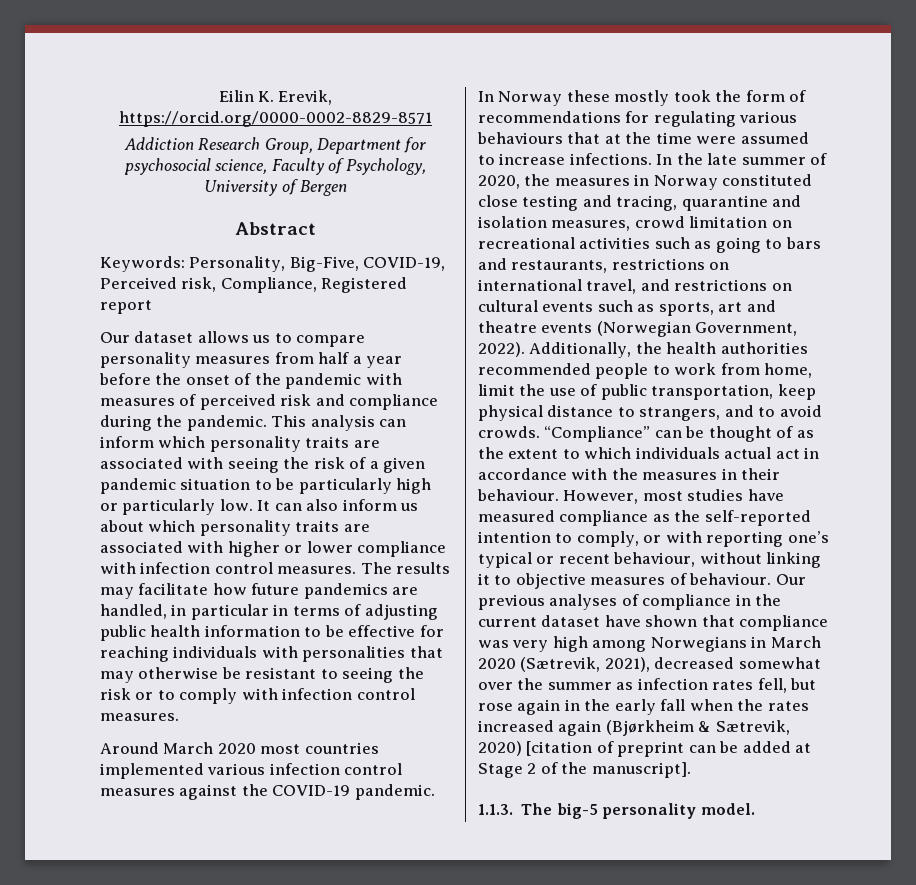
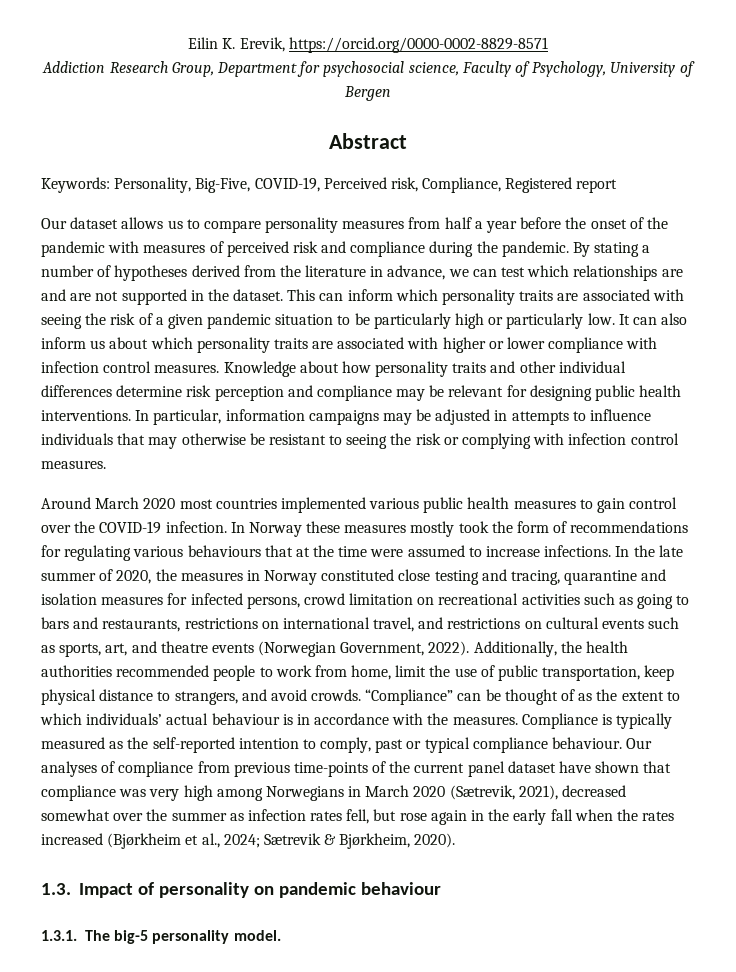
[271,415,375,431] This analysis -> [573,242,651,257] [41,265,683,281] [41,289,316,305] By stating a number of hypotheses derived from the literature in advance, we can test which relationships are and are not supported in the dataset. This
[360,562,451,574] [100,583,419,599] [100,604,438,620] [100,625,444,641] [100,646,406,662] The results may facilitate how future pandemics are handled, in particular in terms of adjusting public health information to be effective for reaching individuals with personalities -> [223,361,626,377] [41,385,682,401] [41,409,652,425] [41,433,113,445] Knowledge about how personality traits and other individual differences determine risk perception and compliance may be relevant for designing public health interventions. In particular, information campaigns may be adjusted in attempts to influence individuals
[157,688,238,704] to comply -> [462,433,532,449] complying
[269,763,403,775] [100,784,238,800] infection control measures against -> [423,497,678,513] [41,525,71,533] public health measures to gain control over
[354,784,435,800] pandemic. -> [165,521,227,533] infection.
(610, 96) none -> [344,524,407,533] measures
[551,220,631,231] measures, -> [101,593,300,609] measures for infected persons,
[718,302,743,312] art -> [105,643,128,656] art,
[758,407,776,417] to -> (267, 695) none
[635,447,820,459] [478,468,781,480] [477,489,784,504] [478,510,649,526] individuals actual act in accordance with the measures in their behaviour. However, most studies have measured compliance -> [86,713,673,729] [41,737,105,749] individuals’ actual behaviour is in accordance with the measures. Compliance is typically measured
[643,531,829,547] [478,552,822,568] [478,573,687,589] or with reporting one’s typical or recent behaviour, without linking it to objective measures of -> [375,737,548,753] past or typical compliance
[478,594,545,610] previous -> (653, 743) none
[735,594,751,606] in -> [197,761,387,777] from previous time-points of
(537, 622) none -> [467,761,505,777] panel
[558,720,790,736] [478,741,812,757] [478,762,691,778] [478,804,513,815] again (Bjørkheim & Sætrevik, 2020) [citation of preprint can be added at Stage 2 of the manuscript]. // 1.1.3. -> [107,833,456,849] [41,882,442,898] [41,930,77,941] (Bjørkheim et al., 2024; Sætrevik & Bjørkheim, 2020). // 1.3. Impact of personality on pandemic behaviour // 1.3.1.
• • • • • • •
§ Exercise objective
Each line with "personality" in it must be identified and copied from the material.

§ Answer box
[360,562,451,574] [100,583,419,599] [100,604,438,620] [100,625,444,641] [100,646,406,662] The results may facilitate how future pandemics are handled, in particular in terms of adjusting public health information to be effective for reaching individuals with personalities -> [223,361,626,377] [41,385,682,401] [41,409,652,425] [41,433,113,445] Knowledge about how personality traits and other individual differences determine risk perception and compliance may be relevant for designing public health interventions. In particular, information campaigns may be adjusted in attempts to influence individuals
[558,720,790,736] [478,741,812,757] [478,762,691,778] [478,804,513,815] again (Bjørkheim & Sætrevik, 2020) [citation of preprint can be added at Stage 2 of the manuscript]. // 1.1.3. -> [107,833,456,849] [41,882,442,898] [41,930,77,941] (Bjørkheim et al., 2024; Sætrevik & Bjørkheim, 2020). // 1.3. Impact of personality on pandemic behaviour // 1.3.1.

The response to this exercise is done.